Your challenge in composing this memo is three-fold. Employees are curious and concerned about Wilson’s dismissal, so part of the purpose of your memo is to calm fears and confusion about his termination.

Secondly, you have been instructed to remind employees that the use of office computers for personal and/or illegal purposes (such as illegally downloading copyrighted material) is against company policy and grounds for termination.

Finally, managers have decided to perform random searches on company computers to make sure this kind of activity is not taking place; you have to inform employees of these forthcoming searches and attempt to discourage negative reactions.

Scenario 3

You are a vice-president in charge of public relations for Warren Enterprises, a technical consulting firm.

You have recently been contacted via e-mail by an employee of the local Chamber of Commerce, Susan Monk, with a promotional opportunity.
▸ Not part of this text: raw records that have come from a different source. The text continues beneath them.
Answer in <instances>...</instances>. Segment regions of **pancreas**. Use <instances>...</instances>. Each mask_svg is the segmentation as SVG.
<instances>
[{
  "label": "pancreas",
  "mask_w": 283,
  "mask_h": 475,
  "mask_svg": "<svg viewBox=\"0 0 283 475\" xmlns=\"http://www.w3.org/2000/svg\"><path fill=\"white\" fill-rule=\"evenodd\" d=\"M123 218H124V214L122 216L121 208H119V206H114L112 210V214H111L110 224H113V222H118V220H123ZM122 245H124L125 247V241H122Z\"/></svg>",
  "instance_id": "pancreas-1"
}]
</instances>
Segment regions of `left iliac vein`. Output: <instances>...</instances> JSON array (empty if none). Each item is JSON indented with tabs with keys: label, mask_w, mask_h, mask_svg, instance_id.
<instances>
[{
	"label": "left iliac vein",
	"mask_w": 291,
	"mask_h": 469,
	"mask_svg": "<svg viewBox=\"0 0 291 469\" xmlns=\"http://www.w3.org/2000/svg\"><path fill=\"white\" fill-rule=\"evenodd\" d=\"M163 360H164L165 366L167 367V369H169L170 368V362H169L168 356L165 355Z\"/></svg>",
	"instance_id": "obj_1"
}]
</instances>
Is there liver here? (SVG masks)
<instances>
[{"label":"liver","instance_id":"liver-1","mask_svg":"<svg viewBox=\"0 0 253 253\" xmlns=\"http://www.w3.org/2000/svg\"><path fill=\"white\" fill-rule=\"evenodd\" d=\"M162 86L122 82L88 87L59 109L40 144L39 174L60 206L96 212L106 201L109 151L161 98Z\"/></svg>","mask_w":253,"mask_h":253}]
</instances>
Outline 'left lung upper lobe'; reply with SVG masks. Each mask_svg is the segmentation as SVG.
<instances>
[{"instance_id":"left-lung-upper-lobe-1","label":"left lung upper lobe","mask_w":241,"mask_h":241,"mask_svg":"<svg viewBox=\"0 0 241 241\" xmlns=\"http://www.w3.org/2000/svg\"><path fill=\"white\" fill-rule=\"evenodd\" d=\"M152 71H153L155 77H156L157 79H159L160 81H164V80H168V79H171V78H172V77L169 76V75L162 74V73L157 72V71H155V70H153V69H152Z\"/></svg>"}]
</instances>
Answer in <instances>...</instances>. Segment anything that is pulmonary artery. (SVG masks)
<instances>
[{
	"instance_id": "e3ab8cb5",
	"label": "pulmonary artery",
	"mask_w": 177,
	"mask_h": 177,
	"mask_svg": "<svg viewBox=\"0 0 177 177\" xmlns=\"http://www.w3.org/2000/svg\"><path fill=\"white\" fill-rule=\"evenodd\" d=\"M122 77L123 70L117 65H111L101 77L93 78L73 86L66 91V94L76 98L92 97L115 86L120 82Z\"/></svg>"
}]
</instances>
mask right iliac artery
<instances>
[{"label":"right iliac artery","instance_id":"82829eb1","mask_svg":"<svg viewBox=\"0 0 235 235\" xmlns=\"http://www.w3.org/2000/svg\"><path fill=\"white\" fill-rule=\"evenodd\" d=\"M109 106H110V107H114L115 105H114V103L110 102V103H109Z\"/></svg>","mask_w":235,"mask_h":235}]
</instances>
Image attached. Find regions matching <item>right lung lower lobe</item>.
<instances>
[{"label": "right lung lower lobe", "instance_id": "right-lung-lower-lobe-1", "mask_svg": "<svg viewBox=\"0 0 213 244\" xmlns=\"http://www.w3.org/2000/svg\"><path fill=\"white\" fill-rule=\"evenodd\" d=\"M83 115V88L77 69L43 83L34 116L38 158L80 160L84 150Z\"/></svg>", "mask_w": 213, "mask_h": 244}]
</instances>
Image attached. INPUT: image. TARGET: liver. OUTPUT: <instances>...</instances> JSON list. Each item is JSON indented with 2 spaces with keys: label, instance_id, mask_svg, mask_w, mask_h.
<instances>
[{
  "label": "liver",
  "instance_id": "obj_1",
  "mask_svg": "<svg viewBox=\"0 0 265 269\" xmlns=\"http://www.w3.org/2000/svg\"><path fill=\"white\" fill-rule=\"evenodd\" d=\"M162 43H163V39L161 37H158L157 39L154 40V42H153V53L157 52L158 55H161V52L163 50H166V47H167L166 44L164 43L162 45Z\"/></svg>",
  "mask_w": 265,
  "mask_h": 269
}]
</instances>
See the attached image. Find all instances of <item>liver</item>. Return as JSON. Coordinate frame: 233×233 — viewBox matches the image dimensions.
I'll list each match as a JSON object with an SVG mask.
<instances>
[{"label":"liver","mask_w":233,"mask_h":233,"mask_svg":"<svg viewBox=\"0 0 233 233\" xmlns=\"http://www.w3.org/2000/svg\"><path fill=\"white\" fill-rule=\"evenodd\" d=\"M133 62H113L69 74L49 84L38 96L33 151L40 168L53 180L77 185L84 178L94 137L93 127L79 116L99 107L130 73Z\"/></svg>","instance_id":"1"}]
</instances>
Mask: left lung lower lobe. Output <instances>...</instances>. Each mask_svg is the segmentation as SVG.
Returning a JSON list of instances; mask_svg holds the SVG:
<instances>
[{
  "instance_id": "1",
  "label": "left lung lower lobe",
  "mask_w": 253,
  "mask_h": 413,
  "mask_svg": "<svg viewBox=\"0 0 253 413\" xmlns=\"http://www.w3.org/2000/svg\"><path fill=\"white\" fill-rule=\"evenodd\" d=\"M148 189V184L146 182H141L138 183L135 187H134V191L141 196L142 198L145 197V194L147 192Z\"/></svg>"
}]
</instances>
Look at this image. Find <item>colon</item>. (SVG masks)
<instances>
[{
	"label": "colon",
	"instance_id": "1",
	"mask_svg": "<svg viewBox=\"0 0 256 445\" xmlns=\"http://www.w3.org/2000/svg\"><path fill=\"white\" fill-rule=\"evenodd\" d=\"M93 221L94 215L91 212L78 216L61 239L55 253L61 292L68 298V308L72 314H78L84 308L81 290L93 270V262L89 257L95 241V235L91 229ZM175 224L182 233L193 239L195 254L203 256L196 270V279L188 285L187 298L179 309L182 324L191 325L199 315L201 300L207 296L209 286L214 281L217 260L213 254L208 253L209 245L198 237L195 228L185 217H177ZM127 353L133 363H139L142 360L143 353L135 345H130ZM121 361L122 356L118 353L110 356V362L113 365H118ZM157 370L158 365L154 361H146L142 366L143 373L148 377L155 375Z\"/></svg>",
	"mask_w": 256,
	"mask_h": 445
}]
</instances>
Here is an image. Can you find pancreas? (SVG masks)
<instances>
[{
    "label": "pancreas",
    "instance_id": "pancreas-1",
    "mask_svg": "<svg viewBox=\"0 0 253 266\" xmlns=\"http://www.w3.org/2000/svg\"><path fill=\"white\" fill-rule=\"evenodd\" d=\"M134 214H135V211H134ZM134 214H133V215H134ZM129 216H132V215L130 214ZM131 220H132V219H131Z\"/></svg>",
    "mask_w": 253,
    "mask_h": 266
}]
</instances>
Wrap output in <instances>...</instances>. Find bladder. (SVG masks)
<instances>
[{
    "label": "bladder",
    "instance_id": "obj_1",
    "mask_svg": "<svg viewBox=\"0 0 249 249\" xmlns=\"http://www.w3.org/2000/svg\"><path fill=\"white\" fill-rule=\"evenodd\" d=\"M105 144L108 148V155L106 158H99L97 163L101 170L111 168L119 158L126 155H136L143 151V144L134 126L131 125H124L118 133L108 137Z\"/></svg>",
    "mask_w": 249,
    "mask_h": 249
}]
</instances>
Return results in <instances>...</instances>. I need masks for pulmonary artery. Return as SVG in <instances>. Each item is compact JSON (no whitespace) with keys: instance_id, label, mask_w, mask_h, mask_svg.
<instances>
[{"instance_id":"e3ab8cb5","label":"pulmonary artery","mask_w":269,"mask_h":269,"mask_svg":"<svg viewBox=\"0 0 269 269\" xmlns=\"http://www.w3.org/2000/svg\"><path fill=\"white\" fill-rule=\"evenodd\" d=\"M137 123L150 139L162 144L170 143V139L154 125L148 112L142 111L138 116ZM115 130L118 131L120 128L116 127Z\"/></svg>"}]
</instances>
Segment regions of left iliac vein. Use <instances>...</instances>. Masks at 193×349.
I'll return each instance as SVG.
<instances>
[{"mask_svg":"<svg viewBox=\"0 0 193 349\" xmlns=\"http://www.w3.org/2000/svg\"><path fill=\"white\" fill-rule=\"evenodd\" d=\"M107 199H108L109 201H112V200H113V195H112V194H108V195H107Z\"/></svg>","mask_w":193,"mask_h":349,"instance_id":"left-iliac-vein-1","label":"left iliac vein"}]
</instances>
Ms. Monk would like Warren Enterprises to pay a one-time fee of $2,000 to have a metal sign with the company’s logo and contact information hung on the fence that encloses the local baseball stadium.

You would like to take advantage of this opportunity, but you had a previous bad experience with the Chamber of Commerce. A float Warren Enterprises paid $1,000 to sponsor in the town’s annual Patriot Days parade was poorly constructed and contained a misrepresentation of your company’s logo. Your previous attempts to receive a refund because of these circumstances have been unanswered.

In this e-mail response, your challenge is to restate your complaint about this original event to Ms. Monk and request either a refund or a reduction in the necessary contribution to sponsor a sign at the local ball field.

Evaluation Criteria


Adaptation and Organization.  The responses demonstrate an understanding and effective application of genre conventions for everyday business communication.   Organizational strategies are clear, effective and appropriate.   The writer understands organizational strategies and is able to adapt them to specific rhetorical situations.

Content.  The writer includes specific, focused requests, explanations, goodwill, and/or instructions with appropriate use of buffer or context, when needed. Evidence to support requests or claims is clear, accessible and written from the reader’s perspective.

Style, Tone and Design.   The messages are correct and concise.  Tone is appropriate to the rhetorical situation but is in all ways professional, approachable, conversational and tailored to the specific audience.  Design conventions are followed accurately.